Avec un insistant regard vers Ludwig van Beethoven, sa colossale Missa Solemnis  et son Triple Concerto, le rappel de Carl Maria von Weber dont il faudrait penser à monter le Freischütz , la huitième symphonie  de Hans Werner Henze qui a quelque peu allégé la salle  nous avons aussi revisité   Romeo und Julietta de Tchaïkovsky, et écouté Les Préludesde Franz Liszt  revenus sur la scène après quelques longues années d’oubli[1].

La Missa Solemnis donnée le Vendredi Saint dirigé par C.Thielemann  à la tête de l’Orchestre  de Dresde se déploya  grandiose et pure. Pièce incomparable du répertoire sacré-à la hauteur de la Messe en Si de Bach -  composée par Beethoven entre 1818 et 1823.

Dédicataire : son élève et mécène Rodolphe de Habsbourg  élevé à la dignité d’archevêque de Olmutz en Moravie en 1818 et dont la cérémonie devait se dérouler en Mars 1820. Mais Beethoven était dans le climat d’une telle partition, désirant élever encore davantage son œuvre. Nous sommes juste avant la Neuvième lorsque la pièce sera achevée .

Pour ce travail dont il rechercha  la beauté et l’élévation il accomplit une lecture d’œuvres de Palestrina, des chants Grégoriens et de  pièces de la riche  bibliothèque de son élève.

Elle offre à l’orchestre et aux solistes et  aux Chœurs (ici ceux de  la Radio Bavaroise )un  vaillant et fulgurant morceau à chanter dans la ferveur et  le recueillement  d’une pensée sublimes  qui traduit  l’universel accord de la nature, du panthéisme  caractéristique du compositeur et de sa quasi certitude  en la mansuétude divine qui ne pouvait manquer à l’homme de bonne volonté.

Beethoven humaniste, homme éclairé pense à Dieu descendu pour partager le sort de l’homme. Une piété nimbée de révolte et d’exigence.

Christian Thielemann  dirige pièce dans l’esprit du temps. La  prière renouvelée d’un peuple de Dieu au travers de  deux  siècles de désenchantement progressif et inéluctable[2].  Quatre solistes en parfait accord avec  le style  spirituel et la diction latine de cette pièce qui  est la plus longue de Beethoven  [3].  Krassimira Stoyanova (Bulgare) soprano ,voix haute, tendue en souplesse  dont la force intérieure et la densité de couleurs s’expriment  en de lumineuses intercessions  planant sur l’orchestre. Passages de registre et  intervalles insoupçonnables et  solis  détachées de l’orchestre en volutes extasiées.  Christa Mayer Mezzo –soprano dévidant comme autant de perles ombrées des harmoniques d’un timbre et d’une expression bouleversants , Daniel Behle  ténor au timbre raide , insistant , ici parfaitement en place et  la basse Georg Zeppenfed dont le caractère vocal  souple et assuré allie un phrasé clair et une fierté d’expression communicative. On a retrouvé ce chanteur à l’avenir prometteur dans le personnage de Lodovico de l’Otello de Verdi donné le Dimanche.

* * * * * * *

▶ [TÂCHES À RÉALISER]:
1. D'après le texte fourni, entre quelles années Beethoven a-t-il composé la Missa Solemnis ?
2. Dressez, s'il vous plaît, la liste des solistes de la Missa Solemnis nommés dans le texte fourni, avec la tessiture de chacun.

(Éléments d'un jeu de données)
* * * * * * *

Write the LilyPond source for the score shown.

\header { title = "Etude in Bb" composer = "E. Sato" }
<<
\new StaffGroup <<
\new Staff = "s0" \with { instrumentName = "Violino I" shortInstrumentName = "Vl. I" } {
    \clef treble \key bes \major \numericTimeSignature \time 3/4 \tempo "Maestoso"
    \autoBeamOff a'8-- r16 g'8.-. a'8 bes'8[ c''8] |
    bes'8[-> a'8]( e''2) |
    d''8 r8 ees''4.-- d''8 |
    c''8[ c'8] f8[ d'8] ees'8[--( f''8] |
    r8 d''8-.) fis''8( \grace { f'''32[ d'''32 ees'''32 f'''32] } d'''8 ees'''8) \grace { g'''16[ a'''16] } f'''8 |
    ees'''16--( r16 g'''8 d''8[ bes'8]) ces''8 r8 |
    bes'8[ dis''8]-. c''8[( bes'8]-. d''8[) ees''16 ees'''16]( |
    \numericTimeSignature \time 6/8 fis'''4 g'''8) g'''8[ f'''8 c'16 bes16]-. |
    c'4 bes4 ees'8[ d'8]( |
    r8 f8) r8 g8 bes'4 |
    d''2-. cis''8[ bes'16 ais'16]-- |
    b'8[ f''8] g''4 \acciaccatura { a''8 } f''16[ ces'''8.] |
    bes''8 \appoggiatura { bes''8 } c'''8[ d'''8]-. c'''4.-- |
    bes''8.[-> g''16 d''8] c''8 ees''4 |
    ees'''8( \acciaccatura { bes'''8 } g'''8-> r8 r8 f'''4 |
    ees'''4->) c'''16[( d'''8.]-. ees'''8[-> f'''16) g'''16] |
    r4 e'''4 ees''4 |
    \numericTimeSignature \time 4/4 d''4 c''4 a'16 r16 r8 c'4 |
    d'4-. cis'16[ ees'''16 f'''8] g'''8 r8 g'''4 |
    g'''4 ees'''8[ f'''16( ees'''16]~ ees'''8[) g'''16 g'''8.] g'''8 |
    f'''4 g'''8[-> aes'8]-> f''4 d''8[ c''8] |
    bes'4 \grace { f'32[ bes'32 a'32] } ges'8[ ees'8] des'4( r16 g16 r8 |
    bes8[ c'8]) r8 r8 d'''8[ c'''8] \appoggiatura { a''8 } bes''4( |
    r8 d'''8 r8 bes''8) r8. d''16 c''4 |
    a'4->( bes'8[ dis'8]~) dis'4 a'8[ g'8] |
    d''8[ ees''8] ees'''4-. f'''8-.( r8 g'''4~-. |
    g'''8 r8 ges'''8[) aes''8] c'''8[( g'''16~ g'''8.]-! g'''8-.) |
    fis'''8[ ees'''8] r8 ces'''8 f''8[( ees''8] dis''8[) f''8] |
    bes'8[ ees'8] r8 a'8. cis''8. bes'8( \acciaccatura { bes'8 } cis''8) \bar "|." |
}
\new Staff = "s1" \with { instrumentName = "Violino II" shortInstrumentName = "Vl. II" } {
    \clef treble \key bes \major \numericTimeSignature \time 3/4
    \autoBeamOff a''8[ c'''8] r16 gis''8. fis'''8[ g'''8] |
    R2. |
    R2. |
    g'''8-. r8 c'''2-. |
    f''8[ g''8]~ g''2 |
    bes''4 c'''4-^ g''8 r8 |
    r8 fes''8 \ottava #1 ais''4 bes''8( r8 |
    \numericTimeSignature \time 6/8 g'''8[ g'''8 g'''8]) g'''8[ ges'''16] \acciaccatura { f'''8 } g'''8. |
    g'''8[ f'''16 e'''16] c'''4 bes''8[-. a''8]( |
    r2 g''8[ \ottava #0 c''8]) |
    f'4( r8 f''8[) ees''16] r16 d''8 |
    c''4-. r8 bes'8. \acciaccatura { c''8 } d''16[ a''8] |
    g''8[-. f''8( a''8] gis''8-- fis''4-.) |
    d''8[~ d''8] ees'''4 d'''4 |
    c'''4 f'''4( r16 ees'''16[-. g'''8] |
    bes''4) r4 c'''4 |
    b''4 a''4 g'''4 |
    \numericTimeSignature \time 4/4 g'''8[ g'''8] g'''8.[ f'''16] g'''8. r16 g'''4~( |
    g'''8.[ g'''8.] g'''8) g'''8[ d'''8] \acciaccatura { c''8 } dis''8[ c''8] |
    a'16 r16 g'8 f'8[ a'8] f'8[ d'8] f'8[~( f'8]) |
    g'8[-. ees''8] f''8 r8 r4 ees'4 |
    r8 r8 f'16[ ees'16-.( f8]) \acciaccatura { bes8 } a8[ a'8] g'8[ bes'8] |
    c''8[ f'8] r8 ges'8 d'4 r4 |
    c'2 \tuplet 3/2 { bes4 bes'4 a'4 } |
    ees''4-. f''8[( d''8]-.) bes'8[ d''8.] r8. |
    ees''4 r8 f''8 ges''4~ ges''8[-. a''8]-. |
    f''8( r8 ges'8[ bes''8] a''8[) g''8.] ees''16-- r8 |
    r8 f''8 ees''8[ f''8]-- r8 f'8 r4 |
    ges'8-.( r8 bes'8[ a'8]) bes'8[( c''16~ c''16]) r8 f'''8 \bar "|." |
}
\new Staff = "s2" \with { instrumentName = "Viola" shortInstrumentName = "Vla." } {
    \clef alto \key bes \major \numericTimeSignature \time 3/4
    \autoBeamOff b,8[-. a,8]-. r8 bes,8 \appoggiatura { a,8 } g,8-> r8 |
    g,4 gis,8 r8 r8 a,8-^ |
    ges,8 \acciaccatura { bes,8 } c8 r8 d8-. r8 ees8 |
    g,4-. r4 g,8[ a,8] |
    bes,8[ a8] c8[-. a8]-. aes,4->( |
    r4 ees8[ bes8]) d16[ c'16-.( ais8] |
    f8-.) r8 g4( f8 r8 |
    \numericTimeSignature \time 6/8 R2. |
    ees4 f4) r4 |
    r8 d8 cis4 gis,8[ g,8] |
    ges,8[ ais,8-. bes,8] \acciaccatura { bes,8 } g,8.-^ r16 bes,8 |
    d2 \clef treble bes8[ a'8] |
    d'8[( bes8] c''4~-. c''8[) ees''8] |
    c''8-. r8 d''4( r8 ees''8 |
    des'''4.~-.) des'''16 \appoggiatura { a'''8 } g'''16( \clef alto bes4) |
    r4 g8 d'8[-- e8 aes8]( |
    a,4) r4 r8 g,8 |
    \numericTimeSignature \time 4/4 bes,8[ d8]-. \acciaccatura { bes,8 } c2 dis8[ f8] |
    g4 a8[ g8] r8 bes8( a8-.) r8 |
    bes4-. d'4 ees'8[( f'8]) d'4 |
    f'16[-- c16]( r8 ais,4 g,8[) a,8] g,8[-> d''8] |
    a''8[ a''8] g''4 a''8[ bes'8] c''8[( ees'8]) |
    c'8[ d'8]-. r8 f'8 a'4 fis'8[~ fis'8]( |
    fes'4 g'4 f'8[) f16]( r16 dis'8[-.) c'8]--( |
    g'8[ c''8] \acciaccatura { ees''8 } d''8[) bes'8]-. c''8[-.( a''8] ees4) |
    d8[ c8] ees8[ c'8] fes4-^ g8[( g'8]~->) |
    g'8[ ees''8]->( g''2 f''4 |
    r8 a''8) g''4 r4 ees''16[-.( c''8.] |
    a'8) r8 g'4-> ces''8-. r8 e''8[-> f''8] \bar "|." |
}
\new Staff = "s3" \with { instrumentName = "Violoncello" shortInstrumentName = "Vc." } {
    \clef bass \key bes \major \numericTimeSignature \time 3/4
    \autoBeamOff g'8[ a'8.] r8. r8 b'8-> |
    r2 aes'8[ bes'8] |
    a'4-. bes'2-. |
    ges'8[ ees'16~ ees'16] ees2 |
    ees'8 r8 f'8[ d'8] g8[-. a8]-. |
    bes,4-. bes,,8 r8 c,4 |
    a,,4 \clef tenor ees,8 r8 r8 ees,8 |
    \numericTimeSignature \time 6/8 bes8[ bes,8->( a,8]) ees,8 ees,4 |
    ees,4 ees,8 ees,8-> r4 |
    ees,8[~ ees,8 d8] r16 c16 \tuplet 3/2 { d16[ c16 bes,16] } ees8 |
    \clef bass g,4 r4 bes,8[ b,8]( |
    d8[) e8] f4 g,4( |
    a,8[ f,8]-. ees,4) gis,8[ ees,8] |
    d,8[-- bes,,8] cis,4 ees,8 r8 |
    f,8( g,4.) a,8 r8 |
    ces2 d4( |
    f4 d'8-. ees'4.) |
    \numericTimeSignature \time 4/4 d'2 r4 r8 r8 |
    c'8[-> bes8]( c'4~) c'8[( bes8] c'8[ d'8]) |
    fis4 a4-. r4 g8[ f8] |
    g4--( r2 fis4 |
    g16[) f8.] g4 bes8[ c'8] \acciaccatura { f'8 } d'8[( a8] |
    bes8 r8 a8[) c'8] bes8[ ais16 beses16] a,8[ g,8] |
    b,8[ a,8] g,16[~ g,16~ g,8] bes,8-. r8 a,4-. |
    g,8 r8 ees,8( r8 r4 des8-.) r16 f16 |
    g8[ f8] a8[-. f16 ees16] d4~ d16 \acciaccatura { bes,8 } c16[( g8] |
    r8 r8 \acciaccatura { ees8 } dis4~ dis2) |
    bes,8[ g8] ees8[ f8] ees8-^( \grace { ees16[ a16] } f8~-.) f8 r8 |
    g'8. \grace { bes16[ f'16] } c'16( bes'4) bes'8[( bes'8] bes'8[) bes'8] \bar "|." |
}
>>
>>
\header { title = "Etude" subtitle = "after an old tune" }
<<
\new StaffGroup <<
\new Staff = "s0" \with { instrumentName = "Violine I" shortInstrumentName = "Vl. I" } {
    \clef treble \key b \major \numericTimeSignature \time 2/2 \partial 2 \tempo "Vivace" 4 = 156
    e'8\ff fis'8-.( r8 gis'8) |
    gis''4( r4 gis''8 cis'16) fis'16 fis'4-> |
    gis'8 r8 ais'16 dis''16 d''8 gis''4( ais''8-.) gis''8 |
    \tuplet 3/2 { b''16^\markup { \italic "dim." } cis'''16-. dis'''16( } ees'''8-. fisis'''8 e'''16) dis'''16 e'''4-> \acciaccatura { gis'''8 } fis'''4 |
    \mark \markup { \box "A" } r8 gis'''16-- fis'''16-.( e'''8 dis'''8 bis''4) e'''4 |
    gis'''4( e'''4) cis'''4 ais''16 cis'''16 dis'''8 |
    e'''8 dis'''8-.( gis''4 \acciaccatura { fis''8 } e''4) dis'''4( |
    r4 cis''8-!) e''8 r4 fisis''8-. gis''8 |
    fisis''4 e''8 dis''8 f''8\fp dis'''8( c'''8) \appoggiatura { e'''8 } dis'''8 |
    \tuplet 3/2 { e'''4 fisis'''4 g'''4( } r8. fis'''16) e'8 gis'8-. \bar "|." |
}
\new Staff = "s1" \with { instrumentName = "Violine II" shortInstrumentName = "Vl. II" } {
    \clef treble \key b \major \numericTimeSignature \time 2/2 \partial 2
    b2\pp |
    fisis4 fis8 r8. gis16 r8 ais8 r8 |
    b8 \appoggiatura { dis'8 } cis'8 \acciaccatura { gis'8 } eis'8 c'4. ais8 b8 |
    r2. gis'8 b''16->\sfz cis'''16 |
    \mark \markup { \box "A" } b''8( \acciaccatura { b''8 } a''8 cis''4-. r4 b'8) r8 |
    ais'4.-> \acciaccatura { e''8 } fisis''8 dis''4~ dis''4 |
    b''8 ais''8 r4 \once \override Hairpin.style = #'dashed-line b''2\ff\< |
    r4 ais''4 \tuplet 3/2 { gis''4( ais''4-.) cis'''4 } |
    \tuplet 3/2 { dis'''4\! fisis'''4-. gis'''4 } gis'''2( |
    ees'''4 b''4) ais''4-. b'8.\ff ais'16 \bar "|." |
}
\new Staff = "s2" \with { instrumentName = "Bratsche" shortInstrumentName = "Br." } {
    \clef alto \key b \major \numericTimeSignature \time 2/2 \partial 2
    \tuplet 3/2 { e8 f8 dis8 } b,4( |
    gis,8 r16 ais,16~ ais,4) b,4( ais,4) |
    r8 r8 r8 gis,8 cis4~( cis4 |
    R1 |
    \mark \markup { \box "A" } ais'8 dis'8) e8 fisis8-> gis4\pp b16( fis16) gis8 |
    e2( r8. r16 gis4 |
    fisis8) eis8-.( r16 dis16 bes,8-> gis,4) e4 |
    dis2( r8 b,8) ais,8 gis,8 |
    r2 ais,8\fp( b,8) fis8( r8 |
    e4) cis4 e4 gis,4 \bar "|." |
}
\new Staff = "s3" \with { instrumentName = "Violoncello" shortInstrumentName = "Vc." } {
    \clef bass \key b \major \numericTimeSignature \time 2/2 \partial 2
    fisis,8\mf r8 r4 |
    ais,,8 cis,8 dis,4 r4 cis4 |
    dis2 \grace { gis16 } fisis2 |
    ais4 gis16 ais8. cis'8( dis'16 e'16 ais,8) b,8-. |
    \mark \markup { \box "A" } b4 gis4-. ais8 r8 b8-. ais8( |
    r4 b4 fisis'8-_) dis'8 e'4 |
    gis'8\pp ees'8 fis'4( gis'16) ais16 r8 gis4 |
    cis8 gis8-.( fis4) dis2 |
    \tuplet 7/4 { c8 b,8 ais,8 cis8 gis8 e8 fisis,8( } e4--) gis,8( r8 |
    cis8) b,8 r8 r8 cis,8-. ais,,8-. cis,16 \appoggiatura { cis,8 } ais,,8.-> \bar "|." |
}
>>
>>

* * * * * * *

▶ [RÉPONSES ORDONNÉES]:
1. Entre 1818 et 1823.

2. Krassimira Stoyanova (soprano), Christa Mayer (mezzo-soprano), Daniel Behle (ténor), Georg Zeppenfed (basse).